▶ WHAT TO WORK ON
1. In the patch description below, list the steps the page promotion rate limit mechanism carries out.
2. According to the patch description below, what sysctl knob is added for users to specify the limit?

▶ PROVIDED TEXT
A choice is to promote/demote as fast as possible. But the CPU cycles and
memory bandwidth consumed by the high promoting/demoting throughput will
hurt the latency of some workload because of accessing inflating and slow
memory bandwidth contention.
A way to resolve this issue is to restrict the max promoting/demoting
throughput. It will take longer to finish the promoting/demoting. But
the workload latency will be better. This is implemented in this patch as
the page promotion rate limit mechanism.
The number of the candidate pages to be promoted to the fast memory node
via NUMA balancing is counted, if the count exceeds the limit specified by
the users, the NUMA balancing promotion will be stopped until the next
second.
A new sysctl knob kernel.numa_balancing_promote_rate_limit_MBps is added
for the users to specify the limit.

▶ DATASET ROWS
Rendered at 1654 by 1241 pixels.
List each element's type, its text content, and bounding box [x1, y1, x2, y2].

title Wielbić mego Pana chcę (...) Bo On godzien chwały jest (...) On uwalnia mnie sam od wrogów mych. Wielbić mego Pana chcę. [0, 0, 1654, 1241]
--
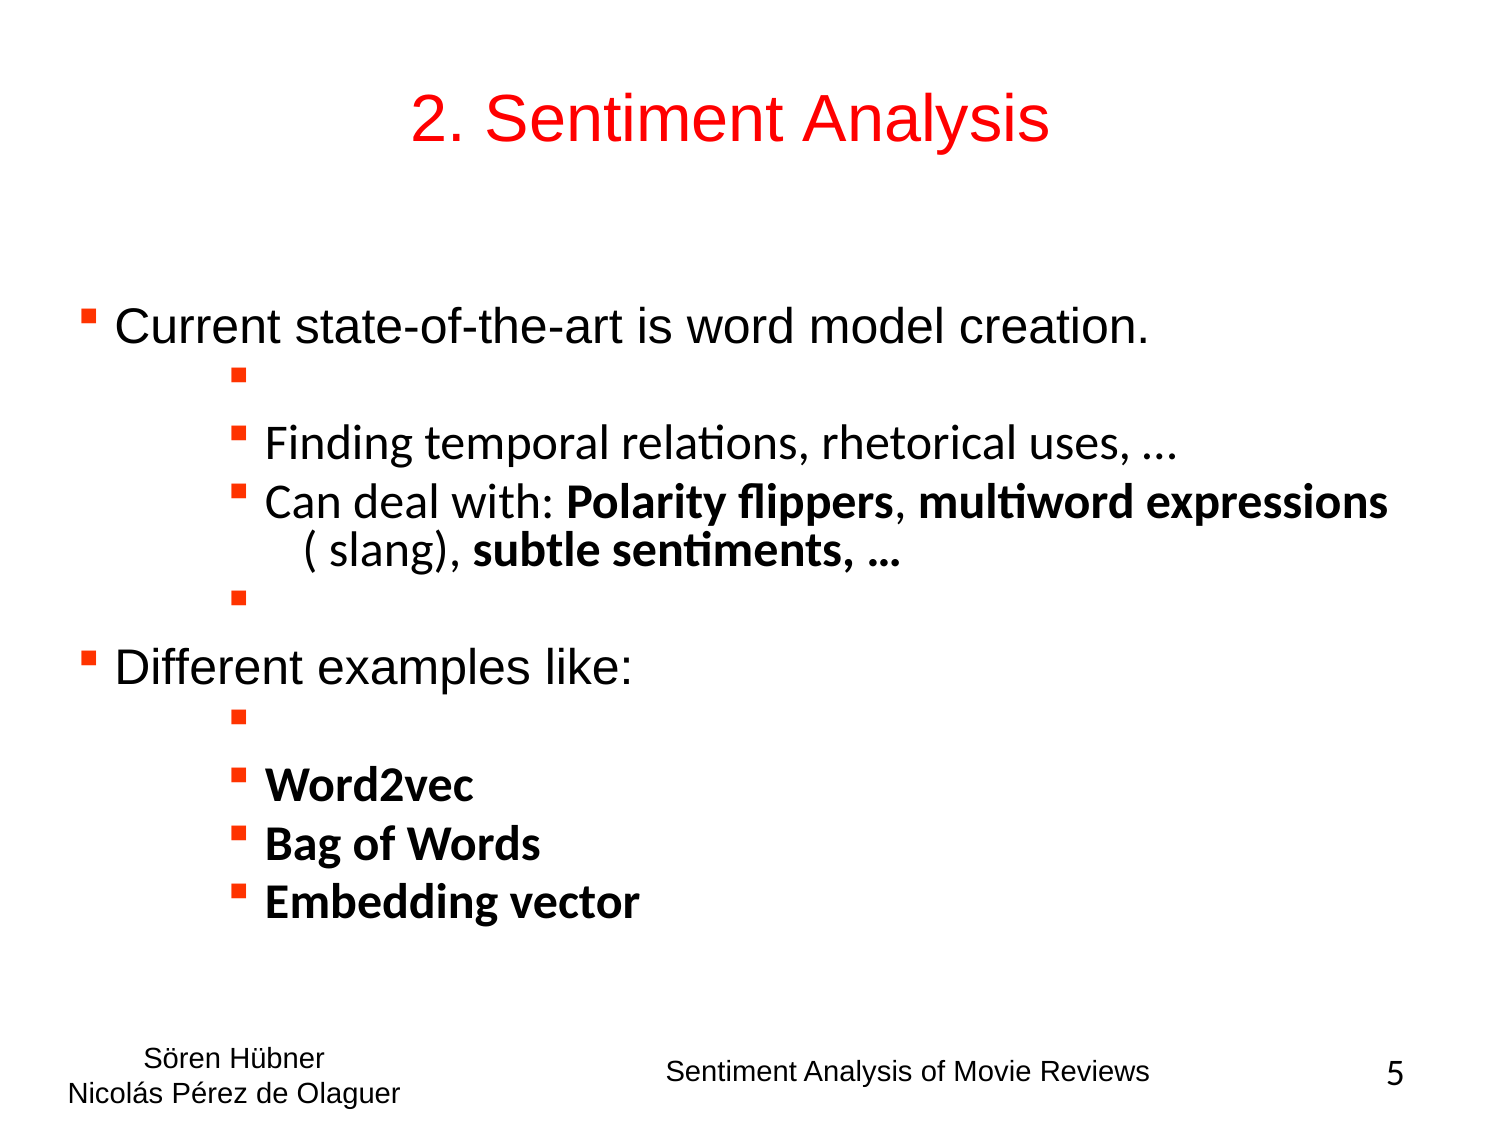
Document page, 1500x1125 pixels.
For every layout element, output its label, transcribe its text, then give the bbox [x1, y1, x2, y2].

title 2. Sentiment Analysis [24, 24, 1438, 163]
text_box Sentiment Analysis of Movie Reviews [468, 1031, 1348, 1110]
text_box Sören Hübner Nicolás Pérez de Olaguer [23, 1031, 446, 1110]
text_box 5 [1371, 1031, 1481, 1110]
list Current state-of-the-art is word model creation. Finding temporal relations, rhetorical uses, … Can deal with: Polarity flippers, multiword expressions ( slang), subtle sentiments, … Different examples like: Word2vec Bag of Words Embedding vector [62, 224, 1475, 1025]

▶ ANSWER SET
1.
1. It counts the candidate pages to be promoted to the fast memory node via NUMA balancing.
2. It checks whether that count exceeds the limit specified by the users.
3. If the limit is exceeded, it stops NUMA balancing promotion until the next second.

2. kernel.numa_balancing_promote_rate_limit_MBps